Just weeks away from turning over the Duke presidency to her successor, Dr. Richard Brodhead, former dean of Yale College, Keohane spoke with Black Issues about leadership, diversity on campus and her future plans.
BI: What were your goals when you arrived on the Duke campus, and 11 years later would you say you met those goals?
NK: I didn't come with a large set of goals. First of all, I didn't know the institution well. I knew it by reputation, but I had never been a student or a faculty member here. So my first goal was to get to know the place--I think I did that pretty quickly. And then in concert with my colleagues, developed some goals for everything from residential life to a stronger health system to an improved campus plan to fund raising, to reaching out to our community, building the diversity on campus--both in terms of numbers and in quality for the faculty, students and staff--and making it more an inclusive place, making it a more international place. All those goals began to emerge fairly quickly in the first couple of years. I think we've made progress on all of them, but there is still plenty to be done.
BI: Looking back, what was the appeal of the Duke position?
NK: Duke was such an appealing prospect as an institution that I have long admired. Having grown up in the South, I had always wanted to come back to the South some day to help this very special, but troubled region, face some of the challenges that it faces, and partly because I love it. I feel deep roots in the South, but I also feel some awareness of the particular challenges of segregation and Jim Crow, and the way in which there are vestiges that are left even in the best institutions. And I wanted to come back and help a strong institution become even stronger.
BI: How were you received as Duke's first female president?
NK: I was received very warmly. Almost nobody said to me, or even hinted, that there was any problem because I was a woman.

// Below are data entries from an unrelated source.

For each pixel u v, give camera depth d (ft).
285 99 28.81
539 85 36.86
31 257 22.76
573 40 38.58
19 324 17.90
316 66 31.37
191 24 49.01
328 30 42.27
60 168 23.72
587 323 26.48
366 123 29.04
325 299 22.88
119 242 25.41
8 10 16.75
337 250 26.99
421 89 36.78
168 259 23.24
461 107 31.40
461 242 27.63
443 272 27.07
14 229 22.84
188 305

But I'm quite aware though, that a lot of people behind the scenes were saying, "How on earth can this woman from Wellesley run Duke?" But they were gracious enough not to say it to me. And because I had already done the job at Wellesley, where there has been nothing but women presidents, it never occurred to me that a woman couldn't be a president. One of my few regrets is that I probably should have been more aware throughout my time at Duke of how important it was in a positive sense. I think I could have been a little bit more active as a person conscious that I was a role model for faculty members, for students ... but since it seemed irrelevant to me in many ways, I probably didn't pay enough attention to that until the last few years.
BI: You have now led two different types of institutions. What did you learn from your Wellesley presidency that you were able to apply to the Duke presidency?
NK: Good question. I did find that I had learned a number of useful skills that served me in good stead as a second-time president. For one thing, I had dealt with a number of issues along the way that were sort of generic higher education issues, whether it was students concerned about some problem on campus, or faculty members concerned about their pensions, or trustees concerned about whether one is focusing on the values of the university in the correct way--I had dealt with those types of issues, and I learned that I could. And I learned some mechanisms for making people feel listened to but then being willing to make a tough decision, explaining it thoughtfully and moving on. Those are useful skills that I was able to bring pretty much intact from Wellesley to Duke. I guess I also learned that you have to pace yourself and I tried to bring that skill, too. I didn't always pace myself at Wellesley because there was so much to do, and sometimes I just got really exhausted. But then I learned you have to take some breaks. You have to go off for a weekend; you've got to take a real vacation; you've got to exercise almost everyday.